* Text provided
[poppler] utils/ImageOutputDev.cc utils/ImageOutputDev.h utils/pdfimages.1 utils/pdfimages.cc

Adrian Johnson ajohnson at kemper.freedesktop.org
Fri Feb 17 15:27:29 PST 2012


 utils/ImageOutputDev.cc |  204 ++++++++++++++++++++++++++++++++++++++++++------
 utils/ImageOutputDev.h  |   20 ++++
 utils/pdfimages.1       |  101 +++++++++++++++++++++++
 utils/pdfimages.cc      |   12 +-
 4 files changed, 307 insertions(+), 30 deletions(-)

New commits:
commit 521d3740e9b7d2cfacf29f089a4a8f6c962de807
Author: Adrian Johnson <ajohnson at redneon.com>
Date:   Mon Feb 13 22:05:18 2012 +1030

    pdfimages: add -list option to list all images
    
    Bug 46066

diff --git a/utils/ImageOutputDev.cc b/utils/ImageOutputDev.cc
index c043641..24ab1b9 100644
--- a/utils/ImageOutputDev.cc
+++ b/utils/ImageOutputDev.cc
@@ -44,19 +44,29 @@
 #include "Stream.h"

* Records supplied
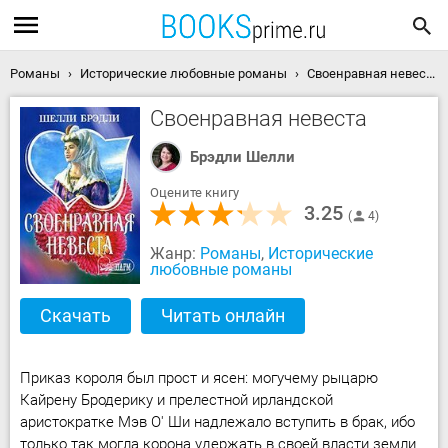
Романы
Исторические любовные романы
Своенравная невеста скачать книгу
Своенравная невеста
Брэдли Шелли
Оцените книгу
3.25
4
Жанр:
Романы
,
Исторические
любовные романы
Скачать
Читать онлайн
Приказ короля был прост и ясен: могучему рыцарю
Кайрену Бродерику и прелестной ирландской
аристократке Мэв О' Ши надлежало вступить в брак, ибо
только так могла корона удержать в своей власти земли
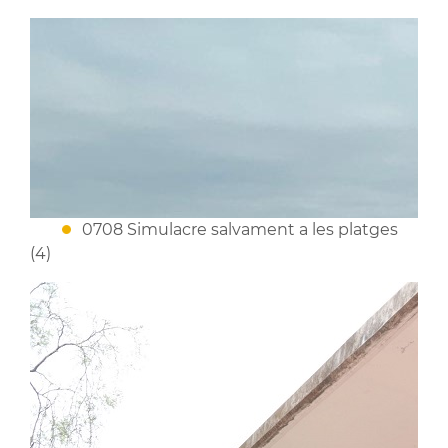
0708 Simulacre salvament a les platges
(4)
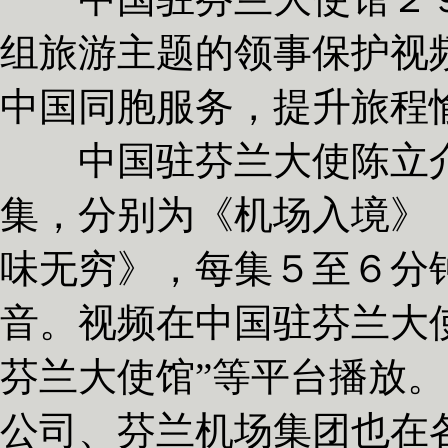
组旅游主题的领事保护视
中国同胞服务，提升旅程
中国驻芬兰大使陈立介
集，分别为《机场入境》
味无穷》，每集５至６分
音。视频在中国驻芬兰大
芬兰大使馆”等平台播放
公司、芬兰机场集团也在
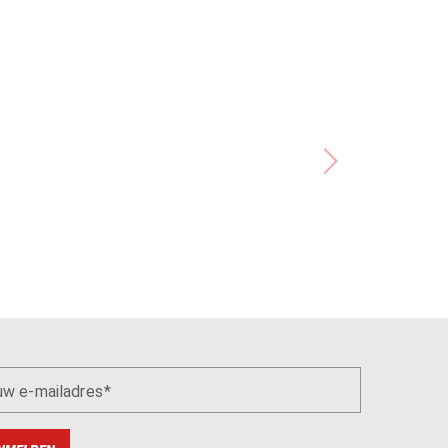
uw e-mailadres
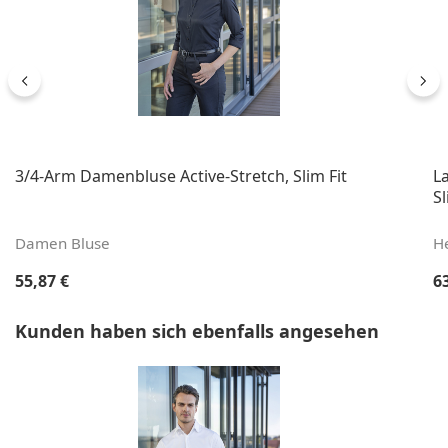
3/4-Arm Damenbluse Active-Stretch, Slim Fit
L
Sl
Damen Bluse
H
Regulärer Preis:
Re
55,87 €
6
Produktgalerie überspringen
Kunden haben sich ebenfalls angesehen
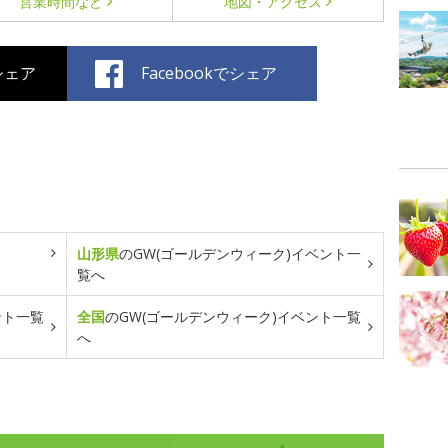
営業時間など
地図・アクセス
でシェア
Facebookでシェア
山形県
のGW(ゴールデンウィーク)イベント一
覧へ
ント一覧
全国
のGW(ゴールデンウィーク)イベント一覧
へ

* Exercise prompt
Could you set down the entire poppler commit notice again, word for word? Work only from the commit notice; leave the material out of it.

* Exercise solution
[poppler] utils/ImageOutputDev.cc utils/ImageOutputDev.h utils/pdfimages.1 utils/pdfimages.cc

Adrian Johnson ajohnson at kemper.freedesktop.org
Fri Feb 17 15:27:29 PST 2012


 utils/ImageOutputDev.cc |  204 ++++++++++++++++++++++++++++++++++++++++++------
 utils/ImageOutputDev.h  |   20 ++++
 utils/pdfimages.1       |  101 +++++++++++++++++++++++
 utils/pdfimages.cc      |   12 +-
 4 files changed, 307 insertions(+), 30 deletions(-)

New commits:
commit 521d3740e9b7d2cfacf29f089a4a8f6c962de807
Author: Adrian Johnson <ajohnson at redneon.com>
Date:   Mon Feb 13 22:05:18 2012 +1030

    pdfimages: add -list option to list all images
    
    Bug 46066

diff --git a/utils/ImageOutputDev.cc b/utils/ImageOutputDev.cc
index c043641..24ab1b9 100644
--- a/utils/ImageOutputDev.cc
+++ b/utils/ImageOutputDev.cc
@@ -44,19 +44,29 @@
 #include "Stream.h"